The swing sets of the ‘70s were heavy. The simple contraption in my backyard didn’t have a whirly-feature or a slide, only two swings that hung side-by side. I was four when my older sister made me a spectator of her newly learned skill. She pumped her legs, her hair flying out behind her as she rose higher and higher into the sky.
When the legs of the swing set began to lift from the ground, I told her to slow down. She didn’t. She kept pumping, and the legs kept lifting and bumping down again. It began to scare me. I told her to stop, but she didn’t want to listen to her annoying little sister.
I watched the swing set lift from the ground and fall over. Like a slow-motion movie, my sister slammed to the ground directly beneath her previous position. The heavy contraption tipped toward her, falling, falling, until the crossbar pinned her at the neck. Her face turned blue, and she kicked her feet, desperate for breath.

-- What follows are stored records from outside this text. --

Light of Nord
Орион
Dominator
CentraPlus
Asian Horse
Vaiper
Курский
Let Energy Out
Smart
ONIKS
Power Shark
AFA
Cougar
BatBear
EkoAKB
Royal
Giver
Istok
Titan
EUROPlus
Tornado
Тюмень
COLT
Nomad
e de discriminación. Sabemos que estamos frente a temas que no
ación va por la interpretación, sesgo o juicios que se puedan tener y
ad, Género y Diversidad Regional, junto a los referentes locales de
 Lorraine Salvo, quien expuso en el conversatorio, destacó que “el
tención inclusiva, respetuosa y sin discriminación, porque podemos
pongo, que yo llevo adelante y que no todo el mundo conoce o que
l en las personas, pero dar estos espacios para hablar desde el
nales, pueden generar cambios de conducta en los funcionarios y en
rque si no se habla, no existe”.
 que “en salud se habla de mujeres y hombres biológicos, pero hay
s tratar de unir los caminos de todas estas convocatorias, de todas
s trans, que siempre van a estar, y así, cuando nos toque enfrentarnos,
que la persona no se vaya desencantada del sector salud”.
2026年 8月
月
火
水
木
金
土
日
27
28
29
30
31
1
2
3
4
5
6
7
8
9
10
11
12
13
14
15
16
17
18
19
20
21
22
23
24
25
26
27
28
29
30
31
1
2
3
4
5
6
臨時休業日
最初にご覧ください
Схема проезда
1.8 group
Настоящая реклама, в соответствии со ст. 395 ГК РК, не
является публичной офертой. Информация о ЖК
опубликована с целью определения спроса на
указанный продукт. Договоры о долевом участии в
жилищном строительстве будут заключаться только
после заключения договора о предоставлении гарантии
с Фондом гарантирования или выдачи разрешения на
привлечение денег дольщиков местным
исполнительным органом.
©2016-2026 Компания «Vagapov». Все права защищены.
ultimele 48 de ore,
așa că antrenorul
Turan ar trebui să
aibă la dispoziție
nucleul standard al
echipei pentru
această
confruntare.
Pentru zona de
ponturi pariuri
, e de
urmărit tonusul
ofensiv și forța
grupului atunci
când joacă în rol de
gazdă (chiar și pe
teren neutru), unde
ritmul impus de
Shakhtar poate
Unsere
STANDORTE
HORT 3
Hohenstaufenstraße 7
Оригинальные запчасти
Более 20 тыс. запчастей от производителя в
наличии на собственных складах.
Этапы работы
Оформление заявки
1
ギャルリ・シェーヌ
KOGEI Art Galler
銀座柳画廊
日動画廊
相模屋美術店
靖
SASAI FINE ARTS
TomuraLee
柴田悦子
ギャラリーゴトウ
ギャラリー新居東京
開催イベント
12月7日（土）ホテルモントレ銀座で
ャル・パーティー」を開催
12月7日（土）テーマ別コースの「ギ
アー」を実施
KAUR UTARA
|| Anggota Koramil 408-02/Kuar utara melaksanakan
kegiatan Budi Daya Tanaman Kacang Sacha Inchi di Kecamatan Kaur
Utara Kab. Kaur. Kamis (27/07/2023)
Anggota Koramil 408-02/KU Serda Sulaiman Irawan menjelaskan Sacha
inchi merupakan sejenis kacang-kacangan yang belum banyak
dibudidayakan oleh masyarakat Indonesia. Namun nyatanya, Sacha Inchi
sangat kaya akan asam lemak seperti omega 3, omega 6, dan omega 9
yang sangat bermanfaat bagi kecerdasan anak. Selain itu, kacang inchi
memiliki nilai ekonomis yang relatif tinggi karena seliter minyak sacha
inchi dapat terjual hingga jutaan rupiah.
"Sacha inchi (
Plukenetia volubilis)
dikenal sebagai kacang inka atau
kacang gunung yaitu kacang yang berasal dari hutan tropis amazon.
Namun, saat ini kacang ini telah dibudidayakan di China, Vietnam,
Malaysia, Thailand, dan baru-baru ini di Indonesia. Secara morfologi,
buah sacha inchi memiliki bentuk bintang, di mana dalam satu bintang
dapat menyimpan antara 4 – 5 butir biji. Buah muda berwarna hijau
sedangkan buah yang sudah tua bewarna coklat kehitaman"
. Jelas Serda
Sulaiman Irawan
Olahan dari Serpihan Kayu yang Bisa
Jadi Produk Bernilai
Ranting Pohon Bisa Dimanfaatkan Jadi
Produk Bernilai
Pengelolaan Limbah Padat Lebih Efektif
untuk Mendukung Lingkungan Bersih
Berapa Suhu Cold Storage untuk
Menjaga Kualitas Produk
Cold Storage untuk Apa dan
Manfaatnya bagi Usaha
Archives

I was a little girl, and the swing set was too heavy for me to lift. I ran to the house for our mother, who upon seeing my sister, ran for the first time in her life, at least that’s what I believed. Watching my mother’s urgency negated the lack of her attention to me. She heaved the heavy swing set in one swooping movement, telling my sister to move, demonstrating her devotion to her oldest child.

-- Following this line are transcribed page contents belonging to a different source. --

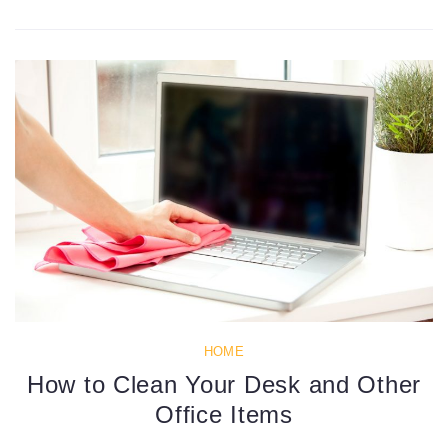
HOME
How to Clean Your Desk and Other
Office Items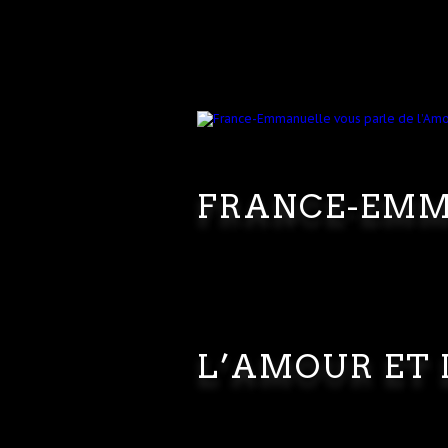
FRANCE-EMM
L’AMOUR ET 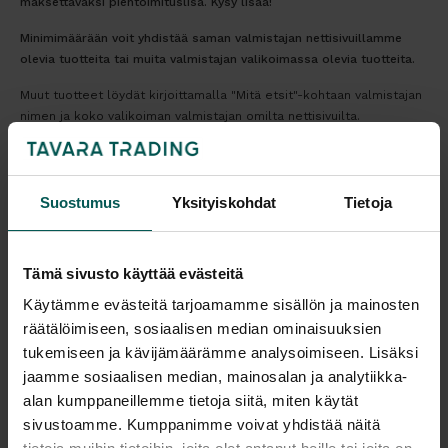
maksettavaksi pientoimituslisä. Kysy lisää!
Minimimäärään voit yhdistää saman valmistajan nettisivuillamme
olevia tuotteita tai muita valmistajan valikoimassa olevia tuotteita.
Muut tuotteet löydät kirjoittamalla "Mitä etsit"-kohtaan valmistajan
nimen ja koko valikoiman valmistajan omilta nettisivuilta.
Tulosta tuotekortti
Suostumus
Yksityiskohdat
Tietoja
Kaikki valmistajan tuotteet tilattavissa kauttamme.
Tämä sivusto käyttää evästeitä
Käytämme evästeitä tarjoamamme sisällön ja mainosten
räätälöimiseen, sosiaalisen median ominaisuuksien
Tuotekuvaus
tukemiseen ja kävijämäärämme analysoimiseen. Lisäksi
jaamme sosiaalisen median, mainosalan ja analytiikka-
alan kumppaneillemme tietoja siitä, miten käytät
QUINTI THANK sohva on rauhallinen ja ajaton -
sivustoamme. Kumppanimme voivat yhdistää näitä
sen avulla saat tilaan keveän ilmeen. Thank sopii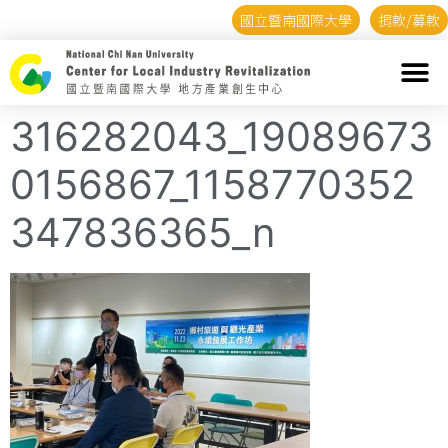
國立暨南國際大學
捐款/募款
316282043_19089673
0156867_1158770352
347836365_n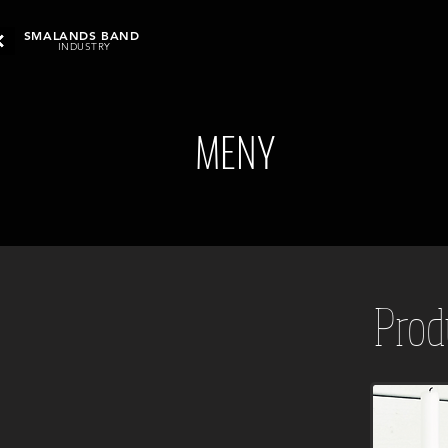
SMALANDS BAND
INDUSTRY
MENY
Prod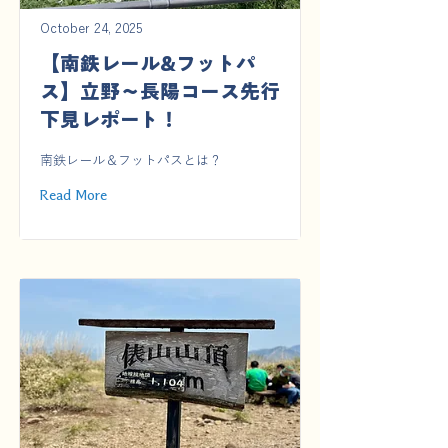
October 24, 2025
【南鉄レール&フットパ
ス】立野〜長陽コース先行
下見レポート！
南鉄レール＆フットパスとは？
Read More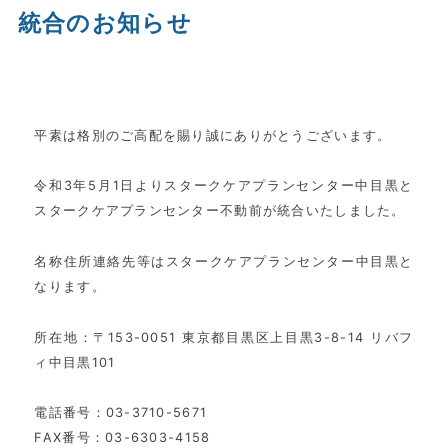
統合のお知らせ
平素は格別のご高配を賜り誠にありがとうございます。
令和3年5月1日よりスタークケアプランセンター中目黒と
スタークケアプランセンター不動前が統合いたしました。
名称住所連絡先等はスタークケアプランセンター中目黒と
なります。
所在地：〒153-0051 東京都目黒区上目黒3-8-14 リバフ
ィ中目黒101
電話番号：03-3710-5671
FAX番号：03-6303-4158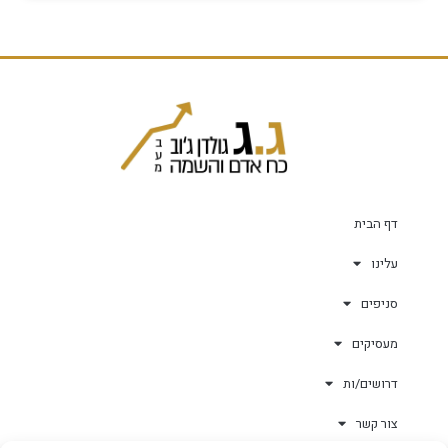
דף הבית
עלינו
סניפים
מעסיקים
דרושים/ות
צור קשר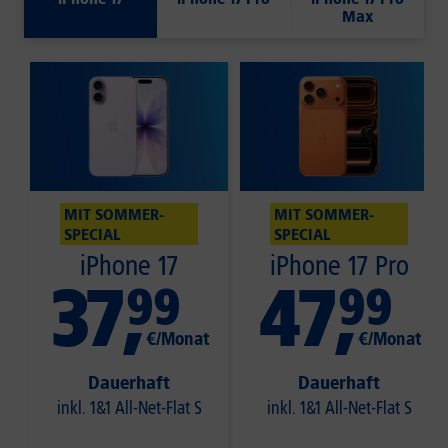
Max
MIT SOMMER-
MIT SOMMER-
SPECIAL
SPECIAL
iPhone 17
iPhone 17 Pro
37
,
47
,
99
99
€/Monat
€/Monat
Dauerhaft
Dauerhaft
inkl. 1&1 All-Net-Flat S
inkl. 1&1 All-Net-Flat S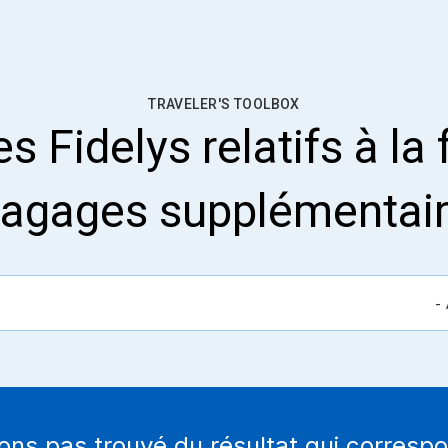
TRAVELER'S TOOLBOX
 Fidelys relatifs à la
agages supplémentai
ons pas trouvé du résultat qui correspo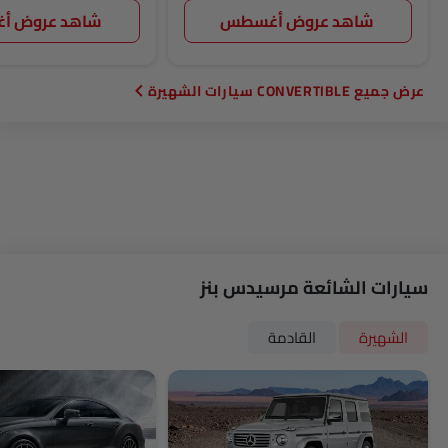
شاهد عروض أغسطس
شاهد عروض 
CONVERTIBLE سيارات الشهيرة
سيارات الشائعة مرسيدس بنز
الشهيرة
القادمة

Freed from the entrapment, a red band crossed my sister’s neck like an imprint of bad luck and negligence, an insidious antagonist in our lives. When my mother scolded me for not keeping my sister safe, it gave me a lifetime of something to resent.
This was not a singular incident. I grew up feeling incompetent and unworthy of safety. My older sister grew up without discipline, free from accountability of her own mistakes. She grew violent in adolescence, leaving me bruised on the outside, and corroded on the inside. How could my mother not see the inequity?

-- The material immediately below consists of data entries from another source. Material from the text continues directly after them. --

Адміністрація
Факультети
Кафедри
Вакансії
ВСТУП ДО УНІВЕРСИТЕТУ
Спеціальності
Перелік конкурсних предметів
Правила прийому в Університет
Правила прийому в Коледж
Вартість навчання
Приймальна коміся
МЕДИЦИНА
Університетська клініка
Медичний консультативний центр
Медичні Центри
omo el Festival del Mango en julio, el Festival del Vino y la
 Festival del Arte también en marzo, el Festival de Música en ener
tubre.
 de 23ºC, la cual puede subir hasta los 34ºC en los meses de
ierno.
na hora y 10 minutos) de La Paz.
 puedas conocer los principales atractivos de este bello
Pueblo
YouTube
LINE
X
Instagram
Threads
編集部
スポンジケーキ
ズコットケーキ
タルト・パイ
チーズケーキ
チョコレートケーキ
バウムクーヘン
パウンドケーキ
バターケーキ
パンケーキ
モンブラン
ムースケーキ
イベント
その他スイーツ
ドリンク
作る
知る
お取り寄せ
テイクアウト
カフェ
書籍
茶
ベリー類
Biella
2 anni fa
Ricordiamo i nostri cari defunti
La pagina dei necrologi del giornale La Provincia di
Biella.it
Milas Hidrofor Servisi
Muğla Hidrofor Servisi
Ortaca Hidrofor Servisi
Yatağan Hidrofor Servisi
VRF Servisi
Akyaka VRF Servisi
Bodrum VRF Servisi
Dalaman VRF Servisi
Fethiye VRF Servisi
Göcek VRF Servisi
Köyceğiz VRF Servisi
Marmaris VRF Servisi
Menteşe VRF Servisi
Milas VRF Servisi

My simple perspective in childhood encapsulated a larger dynamic that negatively affects nearly 30% of adult sibling relationships. My mother stole my sister, enlisting her as my adversary, and ostracizing me in the process. Who does a girl trust when her own mother has an agenda against her?
Loneliness and depression are heavy weights that need muscle to lift from family lessons of self-perception. Mental wounds do not define our potential. I have learned that safety comes in collective truth-telling, that an entire world exists beyond the barriers of shame and resentment. When we encourage each other to be true to our own unique perspectives, we allow a community to bloom around us, tackling bias and prejudice from a higher vantage point where empathy resides. This is now where I place my trust. I do have sisters, though, we look nothing alike. They are stronger than they know, and they have my back.